The environmental benefits of these “first generation” biofuels are questionable. But the second generation fuels, for which the case is more clear-cut, are still some way from the market, and EU policies to encourage first generation biofuels are already in place.

The European Commission has set a target that by 2010, 5.75 per cent of road fuel by energy content used in the EU should be biofuel. France has set its objective at 7 per cent by 2010 and the UK’s target amounts to only about 3.5 per cent by 2010 on the same basis.

Still, the commitments, often backed by tax breaks, have been enough to encourage a wave of investment in biodiesel and ethanol across the EU.

The consequence, says Michel Portier of Agritel, a Paris-based consultancy, is that “this industry will completely change the whole agricultural market in Europe”.

For ethanol, the two main feed stocks in Europe will be wheat and sugar beet, with wheat likely to predominate.

Jonathan Kingsman, an agricultural consultant, ­estimates that in Europe a gallon of ethanol will cost about $1.70 to produce from wheat and about $1.90 from sugar beet.

As 2010 approaches and the new European ethanol plants come on stream, they will take a growing share of wheat production, rising to perhaps 10 per cent of French wheat and 12 per cent of UK wheat, for example.

Changes in demand of that magnitude, Mr Portier says, will be large enough to have a significant effect on prices.

For biodiesel, the effect could be even more dramatic.
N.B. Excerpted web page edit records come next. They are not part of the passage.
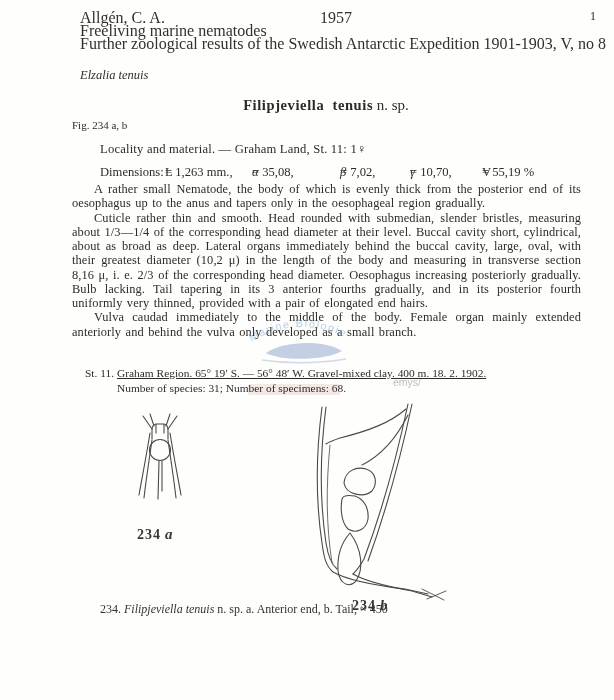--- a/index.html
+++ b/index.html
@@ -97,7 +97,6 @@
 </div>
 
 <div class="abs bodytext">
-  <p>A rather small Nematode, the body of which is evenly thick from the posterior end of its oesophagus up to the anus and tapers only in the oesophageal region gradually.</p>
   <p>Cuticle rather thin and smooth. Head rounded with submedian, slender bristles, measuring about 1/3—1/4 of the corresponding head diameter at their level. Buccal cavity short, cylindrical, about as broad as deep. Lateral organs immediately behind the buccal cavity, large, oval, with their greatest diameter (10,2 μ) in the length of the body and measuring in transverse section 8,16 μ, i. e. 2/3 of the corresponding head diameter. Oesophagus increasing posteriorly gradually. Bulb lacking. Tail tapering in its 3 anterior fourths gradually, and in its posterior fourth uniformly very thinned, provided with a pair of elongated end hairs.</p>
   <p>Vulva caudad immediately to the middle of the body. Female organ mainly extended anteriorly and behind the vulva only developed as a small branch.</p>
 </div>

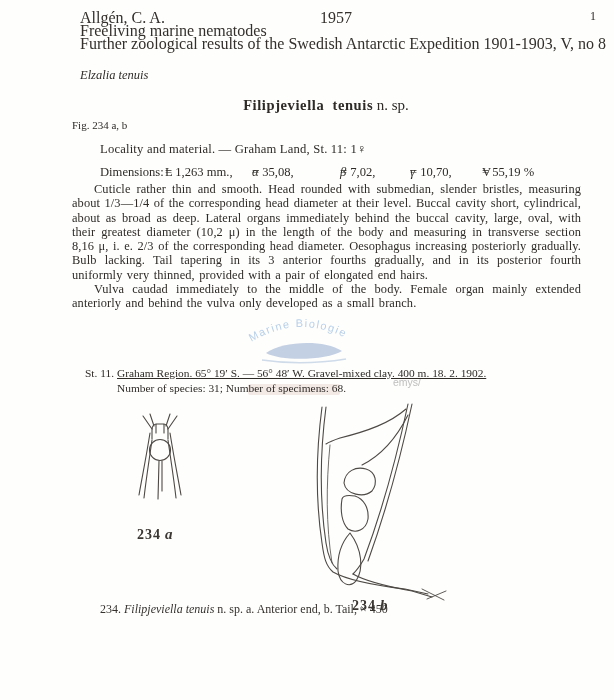--- a/index.html
+++ b/index.html
@@ -98,7 +98,6 @@
 
 <div class="abs bodytext">
   <p>Cuticle rather thin and smooth. Head rounded with submedian, slender bristles, measuring about 1/3—1/4 of the corresponding head diameter at their level. Buccal cavity short, cylindrical, about as broad as deep. Lateral organs immediately behind the buccal cavity, large, oval, with their greatest diameter (10,2 μ) in the length of the body and measuring in transverse section 8,16 μ, i. e. 2/3 of the corresponding head diameter. Oesophagus increasing posteriorly gradually. Bulb lacking. Tail tapering in its 3 anterior fourths gradually, and in its posterior fourth uniformly very thinned, provided with a pair of elongated end hairs.</p>
-  <p>Vulva caudad immediately to the middle of the body. Female organ mainly extended anteriorly and behind the vulva only developed as a small branch.</p>
 </div>
 
 <svg class="abs" style="left:232px;top:303px;" width="140" height="62">

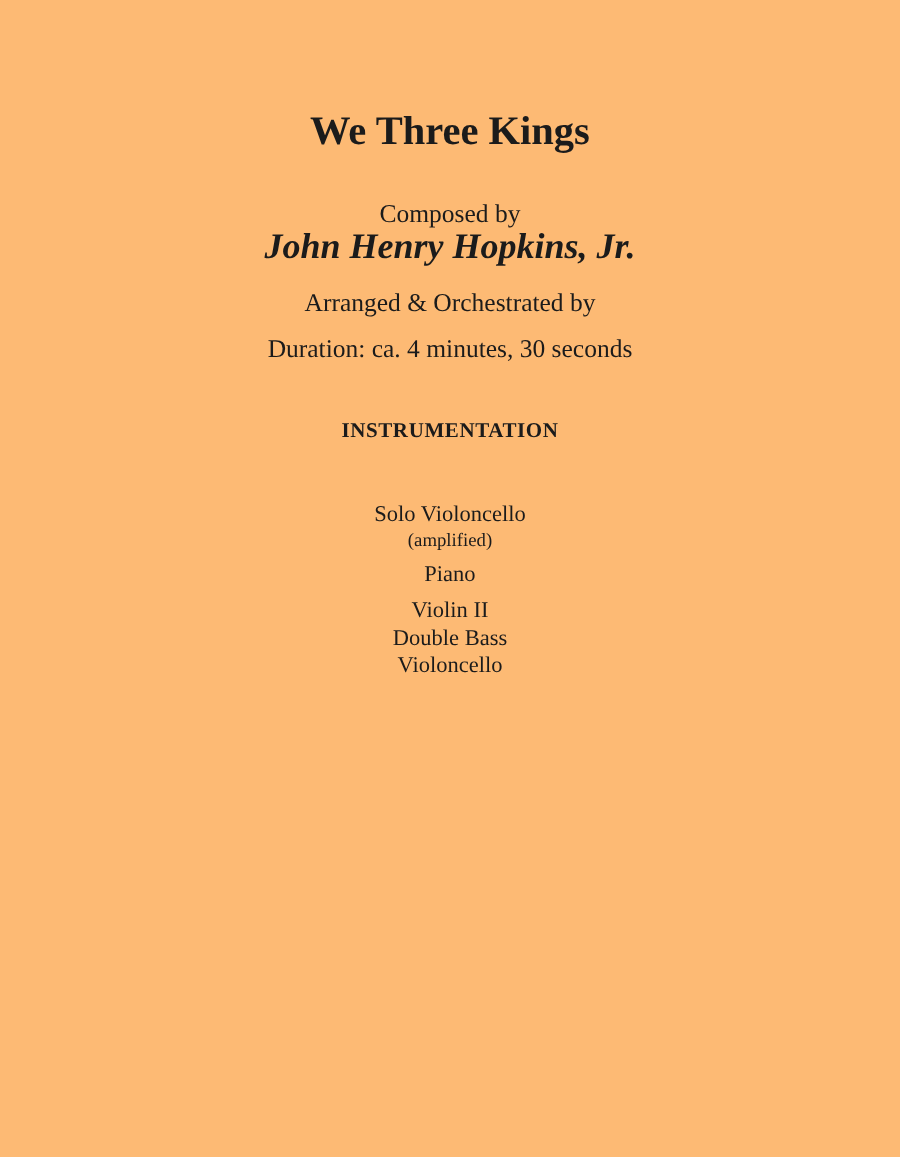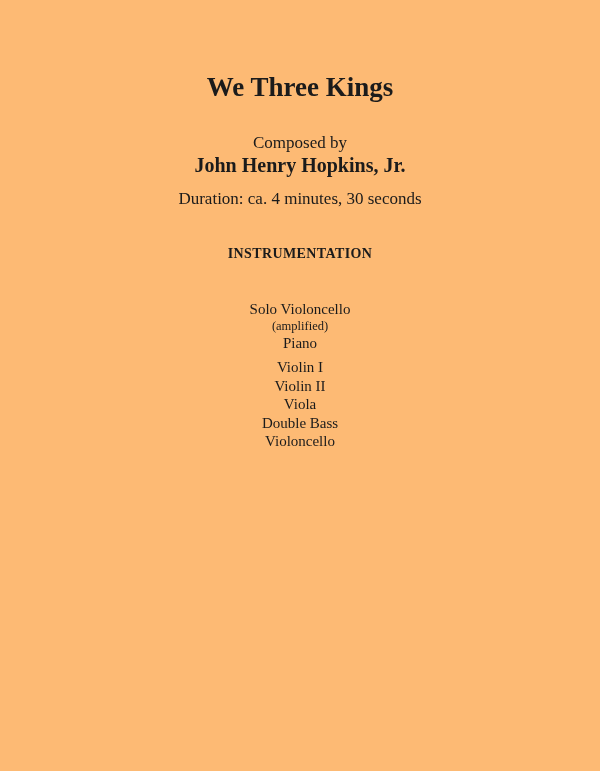--- a/index.html
+++ b/index.html
@@ -33,9 +33,10 @@
   .credit-label.composed { margin-top: 28px; }
   .credit-label.arranged { margin-top: 13px; }
   .credit-name {
-    font-size: 20px;
+    font-size: 24px;
     font-weight: bold;
     line-height: 25px;
+    font-style: italic;
   }
   .duration {
     font-size: 17px;

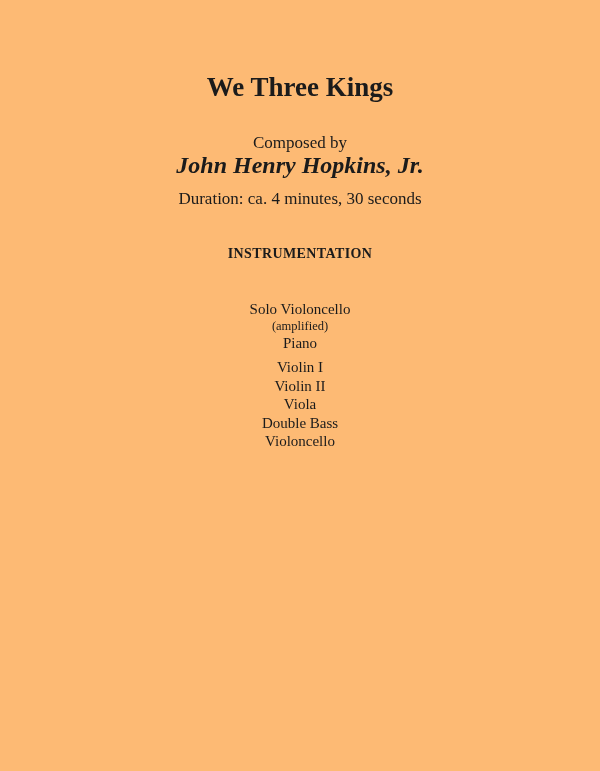--- a/index.html
+++ b/index.html
@@ -103,6 +103,7 @@
   <div class="credit-label composed">Composed by</div>
   <div class="credit-name">John Henry Hopkins, Jr.</div>
 
+  <div class="credit-label arranged">Arranged &amp; Orchestrated by</div>
 
   <div class="duration">Duration: ca. 4 minutes, 30 seconds</div>
 

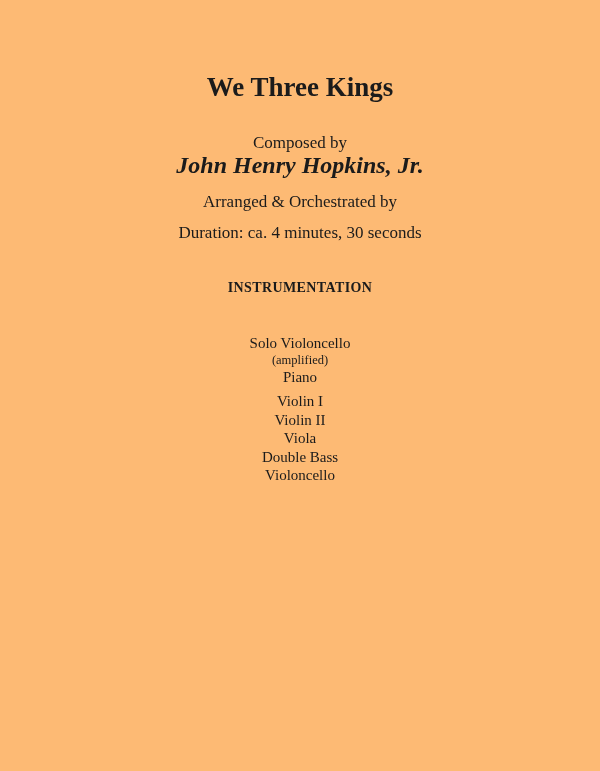--- a/index.html
+++ b/index.html
@@ -62,6 +62,7 @@
   .piano-line {
     font-size: 15px;
     line-height: 19px;
+    margin-top: 6px;
   }
   .strings-list { margin-top: 5px; }
   .string-item {

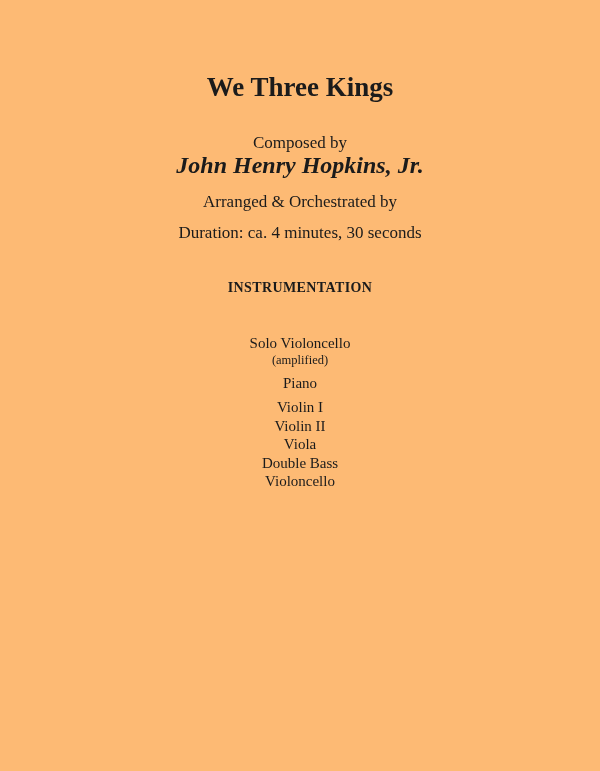--- a/index.html
+++ b/index.html
@@ -116,7 +116,6 @@
   <div class="piano-line">Piano</div>
 
   <div class="strings-list">
-    <div class="string-item">Violin I</div>
     <div class="string-item">Violin II</div>
     <div class="string-item">Viola</div>
     <div class="string-item">Double Bass</div>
The European market for diesel fuel is bigger than for petrol and satisfying the demand for biodiesel would mean using the whole of the EU’s rapeseed oil production as a feedstock.

Buyers of agricultural products find that an alarming prospect. Unilever, the food group, has warned that competition with biofuels will push up the price of foodstuffs such as margarine, which is often made from rapeseed oil.

Malcolm Shepherd, managing director of Green Spirit, a UK company that plans to begin producing ethanol in 2008, says biofuels offer a bright future for European farmers.

“Biofuels will create a stable demand for agricultural commodities that will enable farms to have a stable financial footing. They have been selling at below the cost of production but things are changing now.”

Mr Portier says the natural consequence of higher commodity prices will be further pressure for reform of the EU’s common agricultural policy.

“Supposedly the CAP will now be stable until 2013 but we are sure there will be a change before that,” he says. “The biofuels industry is a kind of support for agriculture and it should be a good opportunity for Brussels to change or remove the CAP.”